GOAL OF THE EXERCISE:
Each line starting at the one that contains "# You may obtain a copy of the License at" and ending at the one that contains "0.345000 0.735000 ;" must be returned exactly, and the rest of the listing is left out.

DATA LISTING:
Start of Block
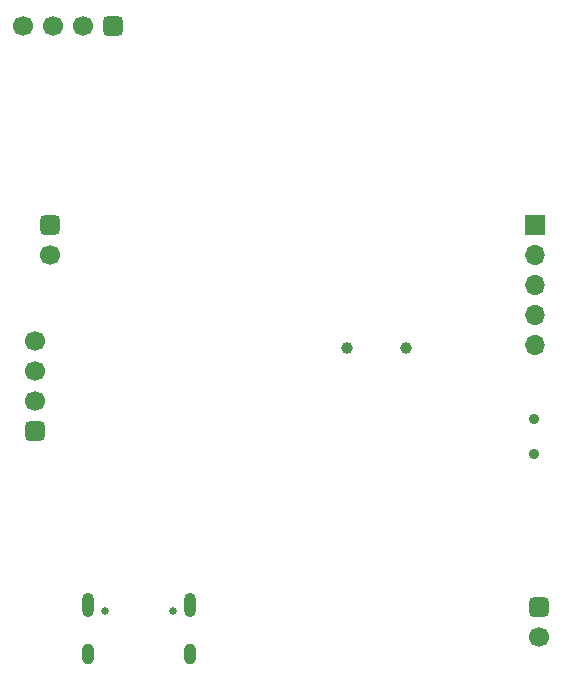
<source format=gbr>
%TF.GenerationSoftware,KiCad,Pcbnew,8.0.4*%
%TF.CreationDate,2025-03-11T16:32:05+07:00*%
%TF.ProjectId,Hoang_Trung_An_BTL,486f616e-675f-4547-9275-6e675f416e5f,rev?*%
%TF.SameCoordinates,Original*%
%TF.FileFunction,Soldermask,Bot*%
%TF.FilePolarity,Negative*%
%FSLAX46Y46*%
G04 Gerber Fmt 4.6, Leading zero omitted, Abs format (unit mm)*
G04 Created by KiCad (PCBNEW 8.0.4) date 2025-03-11 16:32:05*
%MOMM*%
%LPD*%
G01*
G04 APERTURE LIST*
G04 Aperture macros list*
%AMRoundRect*
0 Rectangle with rounded corners*
0 $1 Rounding radius*
0 $2 $3 $4 $5 $6 $7 $8 $9 X,Y pos of 4 corners*
0 Add a 4 corners polygon primitive as box body*
4,1,4,$2,$3,$4,$5,$6,$7,$8,$9,$2,$3,0*
0 Add four circle primitives for the rounded corners*
1,1,$1+$1,$2,$3*
1,1,$1+$1,$4,$5*
1,1,$1+$1,$6,$7*
1,1,$1+$1,$8,$9*
0 Add four rect primitives between the rounded corners*
20,1,$1+$1,$2,$3,$4,$5,0*
20,1,$1+$1,$4,$5,$6,$7,0*
20,1,$1+$1,$6,$7,$8,$9,0*
20,1,$1+$1,$8,$9,$2,$3,0*%
G04 Aperture macros list end*
%ADD10RoundRect,0.425000X0.425000X-0.425000X0.425000X0.425000X-0.425000X0.425000X-0.425000X-0.425000X0*%
%ADD11C,1.700000*%
%ADD12RoundRect,0.425000X0.425000X0.425000X-0.425000X0.425000X-0.425000X-0.425000X0.425000X-0.425000X0*%
%ADD13RoundRect,0.425000X-0.425000X0.425000X-0.425000X-0.425000X0.425000X-0.425000X0.425000X0.425000X0*%
%ADD14C,0.889000*%
%ADD15C,1.000000*%
%ADD16R,1.700000X1.700000*%
%ADD17O,1.700000X1.700000*%
%ADD18C,0.650000*%
%ADD19O,1.000000X2.100000*%
%ADD20O,1.000000X1.800000*%
G04 APERTURE END LIST*
D10*
%TO.C,J2*%
X187700000Y-99340000D03*
D11*
X187700000Y-96800000D03*
X187700000Y-94260000D03*
X187700000Y-91720000D03*
%TD*%
D12*
%TO.C,J5*%
X194300000Y-65000000D03*
D11*
X191760000Y-65000000D03*
X189220000Y-65000000D03*
X186680000Y-65000000D03*
%TD*%
D13*
%TO.C,J4*%
X230372000Y-114206900D03*
D11*
X230372000Y-116746900D03*
%TD*%
D14*
%TO.C,SW4*%
X229922000Y-101306900D03*
X229922000Y-98309700D03*
%TD*%
D15*
%TO.C,BZ1*%
X219100000Y-92300000D03*
X214100000Y-92300000D03*
%TD*%
D16*
%TO.C,J1*%
X230000000Y-81880000D03*
D17*
X230000000Y-84420000D03*
X230000000Y-86960000D03*
X230000000Y-89500000D03*
X230000000Y-92040000D03*
%TD*%
D18*
%TO.C,J3*%
X193582000Y-114531900D03*
X199362000Y-114531900D03*
D19*
X192152000Y-114031900D03*
D20*
X192152000Y-118211900D03*
D19*
X200792000Y-114031900D03*
D20*
X200792000Y-118211900D03*
%TD*%
D13*
%TO.C,J6*%
X188955500Y-81868100D03*
D11*
X188955500Y-84408100D03*
%TD*%
M02*

</source>
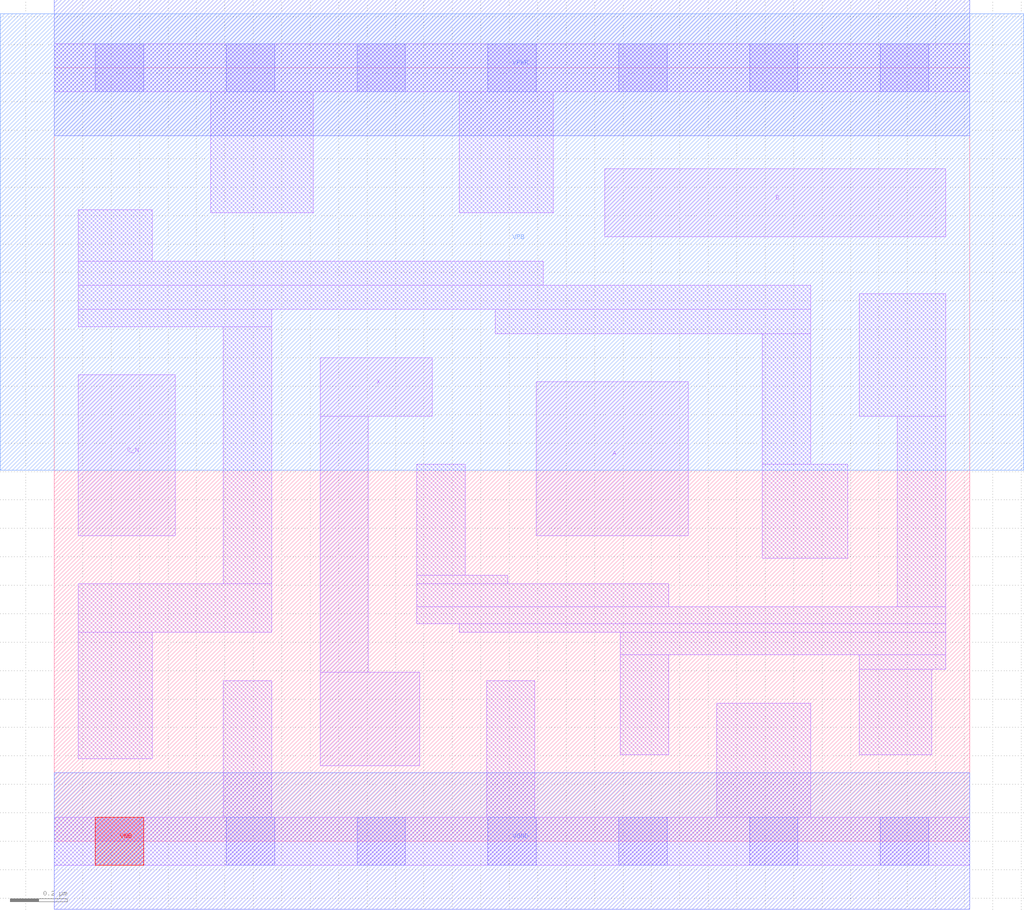
<source format=lef>
# Copyright 2020 The SkyWater PDK Authors
#
# Licensed under the Apache License, Version 2.0 (the "License");
# you may not use this file except in compliance with the License.
# You may obtain a copy of the License at
#
#     https://www.apache.org/licenses/LICENSE-2.0
#
# Unless required by applicable law or agreed to in writing, software
# distributed under the License is distributed on an "AS IS" BASIS,
# WITHOUT WARRANTIES OR CONDITIONS OF ANY KIND, either express or implied.
# See the License for the specific language governing permissions and
# limitations under the License.
#
# SPDX-License-Identifier: Apache-2.0

VERSION 5.7 ;
  NOWIREEXTENSIONATPIN ON ;
  DIVIDERCHAR "/" ;
  BUSBITCHARS "[]" ;
MACRO sky130_fd_sc_hd__or3b_2
  CLASS CORE ;
  FOREIGN sky130_fd_sc_hd__or3b_2 ;
  ORIGIN  0.000000  0.000000 ;
  SIZE  3.220000 BY  2.720000 ;
  SYMMETRY X Y R90 ;
  SITE unithd ;
  PIN A
    ANTENNAGATEAREA  0.126000 ;
    DIRECTION INPUT ;
    USE SIGNAL ;
    PORT
      LAYER li1 ;
        RECT 1.695000 1.075000 2.230000 1.615000 ;
    END
  END A
  PIN B
    ANTENNAGATEAREA  0.126000 ;
    DIRECTION INPUT ;
    USE SIGNAL ;
    PORT
      LAYER li1 ;
        RECT 1.935000 2.125000 3.135000 2.365000 ;
    END
  END B
  PIN C_N
    ANTENNAGATEAREA  0.126000 ;
    DIRECTION INPUT ;
    USE SIGNAL ;
    PORT
      LAYER li1 ;
        RECT 0.085000 1.075000 0.425000 1.640000 ;
    END
  END C_N
  PIN VNB
    PORT
      LAYER pwell ;
        RECT 0.145000 -0.085000 0.315000 0.085000 ;
    END
  END VNB
  PIN VPB
    PORT
      LAYER nwell ;
        RECT -0.190000 1.305000 3.410000 2.910000 ;
    END
  END VPB
  PIN X
    ANTENNADIFFAREA  0.445500 ;
    DIRECTION OUTPUT ;
    USE SIGNAL ;
    PORT
      LAYER li1 ;
        RECT 0.935000 0.265000 1.285000 0.595000 ;
        RECT 0.935000 0.595000 1.105000 1.495000 ;
        RECT 0.935000 1.495000 1.330000 1.700000 ;
    END
  END X
  PIN VGND
    DIRECTION INOUT ;
    SHAPE ABUTMENT ;
    USE GROUND ;
    PORT
      LAYER met1 ;
        RECT 0.000000 -0.240000 3.220000 0.240000 ;
    END
  END VGND
  PIN VPWR
    DIRECTION INOUT ;
    SHAPE ABUTMENT ;
    USE POWER ;
    PORT
      LAYER met1 ;
        RECT 0.000000 2.480000 3.220000 2.960000 ;
    END
  END VPWR
  OBS
    LAYER li1 ;
      RECT 0.000000 -0.085000 3.220000 0.085000 ;
      RECT 0.000000  2.635000 3.220000 2.805000 ;
      RECT 0.085000  0.290000 0.345000 0.735000 ;
      RECT 0.085000  0.735000 0.765000 0.905000 ;
      RECT 0.085000  1.810000 0.765000 1.870000 ;
      RECT 0.085000  1.870000 2.660000 1.955000 ;
      RECT 0.085000  1.955000 1.720000 2.040000 ;
      RECT 0.085000  2.040000 0.345000 2.220000 ;
      RECT 0.550000  2.210000 0.910000 2.635000 ;
      RECT 0.595000  0.085000 0.765000 0.565000 ;
      RECT 0.595000  0.905000 0.765000 1.810000 ;
      RECT 1.275000  0.765000 3.135000 0.825000 ;
      RECT 1.275000  0.825000 2.160000 0.905000 ;
      RECT 1.275000  0.905000 1.595000 0.935000 ;
      RECT 1.275000  0.935000 1.445000 1.325000 ;
      RECT 1.425000  0.735000 3.135000 0.765000 ;
      RECT 1.425000  2.210000 1.755000 2.635000 ;
      RECT 1.520000  0.085000 1.690000 0.565000 ;
      RECT 1.550000  1.785000 2.660000 1.870000 ;
      RECT 1.990000  0.305000 2.160000 0.655000 ;
      RECT 1.990000  0.655000 3.135000 0.735000 ;
      RECT 2.330000  0.085000 2.660000 0.485000 ;
      RECT 2.490000  0.995000 2.790000 1.325000 ;
      RECT 2.490000  1.325000 2.660000 1.785000 ;
      RECT 2.830000  0.305000 3.085000 0.605000 ;
      RECT 2.830000  0.605000 3.135000 0.655000 ;
      RECT 2.830000  1.495000 3.135000 1.925000 ;
      RECT 2.965000  0.825000 3.135000 1.495000 ;
    LAYER mcon ;
      RECT 0.145000 -0.085000 0.315000 0.085000 ;
      RECT 0.145000  2.635000 0.315000 2.805000 ;
      RECT 0.605000 -0.085000 0.775000 0.085000 ;
      RECT 0.605000  2.635000 0.775000 2.805000 ;
      RECT 1.065000 -0.085000 1.235000 0.085000 ;
      RECT 1.065000  2.635000 1.235000 2.805000 ;
      RECT 1.525000 -0.085000 1.695000 0.085000 ;
      RECT 1.525000  2.635000 1.695000 2.805000 ;
      RECT 1.985000 -0.085000 2.155000 0.085000 ;
      RECT 1.985000  2.635000 2.155000 2.805000 ;
      RECT 2.445000 -0.085000 2.615000 0.085000 ;
      RECT 2.445000  2.635000 2.615000 2.805000 ;
      RECT 2.905000 -0.085000 3.075000 0.085000 ;
      RECT 2.905000  2.635000 3.075000 2.805000 ;
  END
END sky130_fd_sc_hd__or3b_2
END LIBRARY

</source>
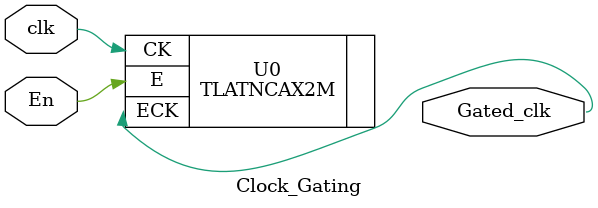
<source format=v>
module Clock_Gating (
    input  wire  clk,
    input  wire  En ,
    output wire  Gated_clk
);/*
reg latched_En;
always @(*) begin
    if (!clk) begin
       latched_En<=En;
    end else begin
        latched_En<=latched_En;
    end
    
end
assign Gated_clk=clk&latched_En;
    */

    TLATNCAX2M U0(
        .CK(clk),
        .E(En),
        .ECK(Gated_clk)

    );

endmodule
</source>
End of Block
SOLUTION FOR THIS TASK:
# You may obtain a copy of the License at
#
#     https://www.apache.org/licenses/LICENSE-2.0
#
# Unless required by applicable law or agreed to in writing, software
# distributed under the License is distributed on an "AS IS" BASIS,
# WITHOUT WARRANTIES OR CONDITIONS OF ANY KIND, either express or implied.
# See the License for the specific language governing permissions and
# limitations under the License.
#
# SPDX-License-Identifier: Apache-2.0

VERSION 5.7 ;
  NOWIREEXTENSIONATPIN ON ;
  DIVIDERCHAR "/" ;
  BUSBITCHARS "[]" ;
MACRO sky130_fd_sc_hd__or3b_2
  CLASS CORE ;
  FOREIGN sky130_fd_sc_hd__or3b_2 ;
  ORIGIN  0.000000  0.000000 ;
  SIZE  3.220000 BY  2.720000 ;
  SYMMETRY X Y R90 ;
  SITE unithd ;
  PIN A
    ANTENNAGATEAREA  0.126000 ;
    DIRECTION INPUT ;
    USE SIGNAL ;
    PORT
      LAYER li1 ;
        RECT 1.695000 1.075000 2.230000 1.615000 ;
    END
  END A
  PIN B
    ANTENNAGATEAREA  0.126000 ;
    DIRECTION INPUT ;
    USE SIGNAL ;
    PORT
      LAYER li1 ;
        RECT 1.935000 2.125000 3.135000 2.365000 ;
    END
  END B
  PIN C_N
    ANTENNAGATEAREA  0.126000 ;
    DIRECTION INPUT ;
    USE SIGNAL ;
    PORT
      LAYER li1 ;
        RECT 0.085000 1.075000 0.425000 1.640000 ;
    END
  END C_N
  PIN VNB
    PORT
      LAYER pwell ;
        RECT 0.145000 -0.085000 0.315000 0.085000 ;
    END
  END VNB
  PIN VPB
    PORT
      LAYER nwell ;
        RECT -0.190000 1.305000 3.410000 2.910000 ;
    END
  END VPB
  PIN X
    ANTENNADIFFAREA  0.445500 ;
    DIRECTION OUTPUT ;
    USE SIGNAL ;
    PORT
      LAYER li1 ;
        RECT 0.935000 0.265000 1.285000 0.595000 ;
        RECT 0.935000 0.595000 1.105000 1.495000 ;
        RECT 0.935000 1.495000 1.330000 1.700000 ;
    END
  END X
  PIN VGND
    DIRECTION INOUT ;
    SHAPE ABUTMENT ;
    USE GROUND ;
    PORT
      LAYER met1 ;
        RECT 0.000000 -0.240000 3.220000 0.240000 ;
    END
  END VGND
  PIN VPWR
    DIRECTION INOUT ;
    SHAPE ABUTMENT ;
    USE POWER ;
    PORT
      LAYER met1 ;
        RECT 0.000000 2.480000 3.220000 2.960000 ;
    END
  END VPWR
  OBS
    LAYER li1 ;
      RECT 0.000000 -0.085000 3.220000 0.085000 ;
      RECT 0.000000  2.635000 3.220000 2.805000 ;
      RECT 0.085000  0.290000 0.345000 0.735000 ;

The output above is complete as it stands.